Much has been written about cultural imperialism and the effects
of Britain and British culture on colonized people, but Joseph
McLaughlin suggests that the influence worked both ways. Focusing
on the relationship between the literature of British imperialism
and turn-of-the-century metropolitan culture, Writing the Urban
Jungle offers an account of the cultural confusion caused by
bringing the foreign home.
Narrative, plots, and language formerly used to describe the
colonies, McLaughlin argues, became ways of reading and writing
about life in London, "that great cesspool into which all loungers
and idlers of the Empire are irresistibly drained," as Arthur Conan
Doyle's Dr. Watson describes it in A Study in Scarlet (1887), the
initial Sherlock Holmes tale.

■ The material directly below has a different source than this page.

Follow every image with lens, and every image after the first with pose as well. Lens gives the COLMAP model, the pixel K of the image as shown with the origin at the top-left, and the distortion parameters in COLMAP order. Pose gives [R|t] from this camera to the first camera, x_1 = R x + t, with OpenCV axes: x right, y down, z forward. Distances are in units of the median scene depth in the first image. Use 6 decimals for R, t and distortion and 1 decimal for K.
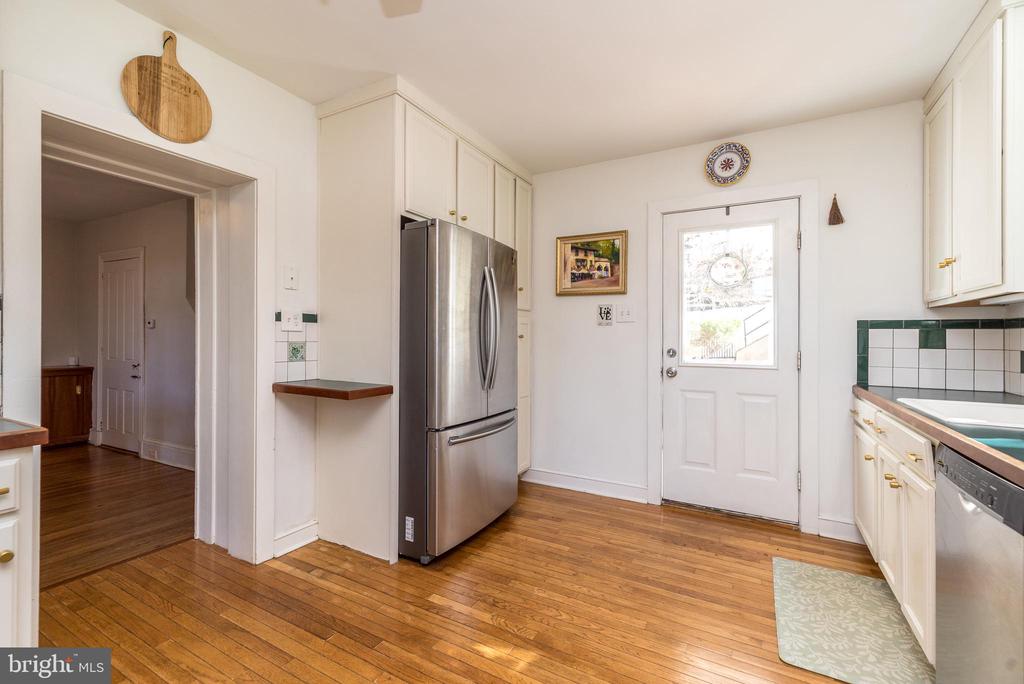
lens RADIAL K [[449.4, 0, 508.7], [0, 449.4, 334.6], [0, 0, 1]] dist [0.000351, 0.000188]
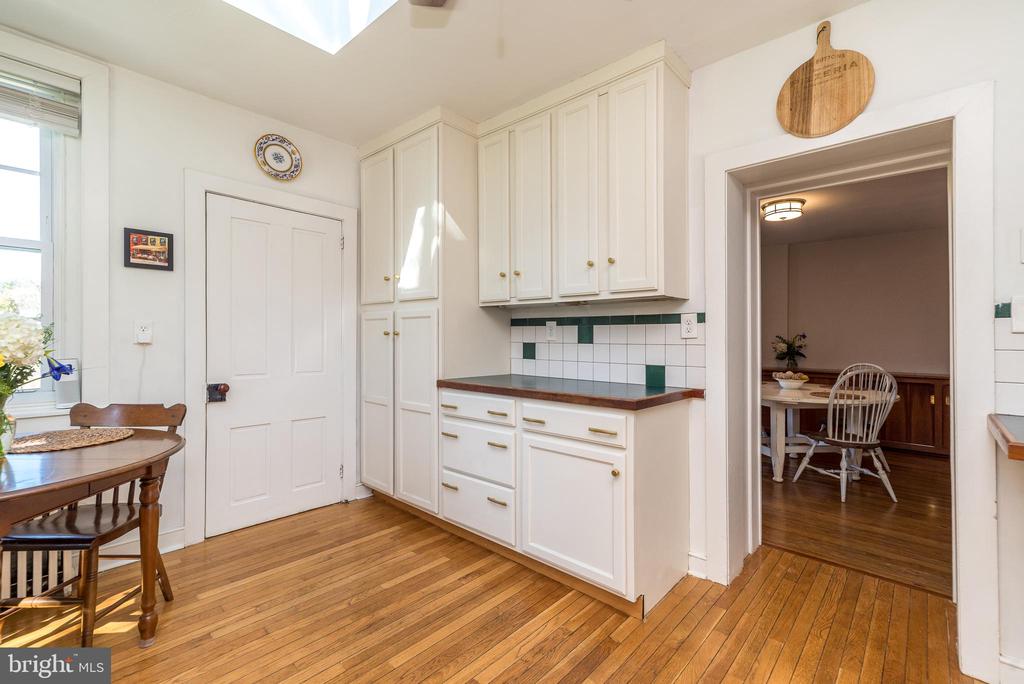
lens RADIAL K [[444.3, 0, 512.0], [0, 444.3, 342.0], [0, 0, 1]] dist [0.001478, 0.000240]
pose [[-0.236344, -0.003306, -0.971664, 0.313546], [-0.002048, 0.999994, -0.002905, 0.008875], [0.971667, 0.001304, -0.236349, 0.572488]]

Canonical and popular literature by
Doyle, Margaret Harkness, Joseph Conrad, and T. S. Eliot, and the
literature of social reform and urban ethnography by General
William Booth of the Salvation Army and Jack London all display
this inversion of colonial rhetoric. By deploying the metaphor of
"the urban jungle," these writers reconfigure the urban poor as "a
new race of city savages" and read urban culture as a "Darkest
England," an Africa-like place rife with danger and novel
possibilities.
Drawing from and extending the field of criticism pioneered by
Edward Said, Writing the Urban Jungle presents a powerful new
paradigm for reading late-Victorian, modernist, and postcolonial
literary and historical texts. It also provides a fresh tool for
urban anthropologists working in our own fin-de-siecle.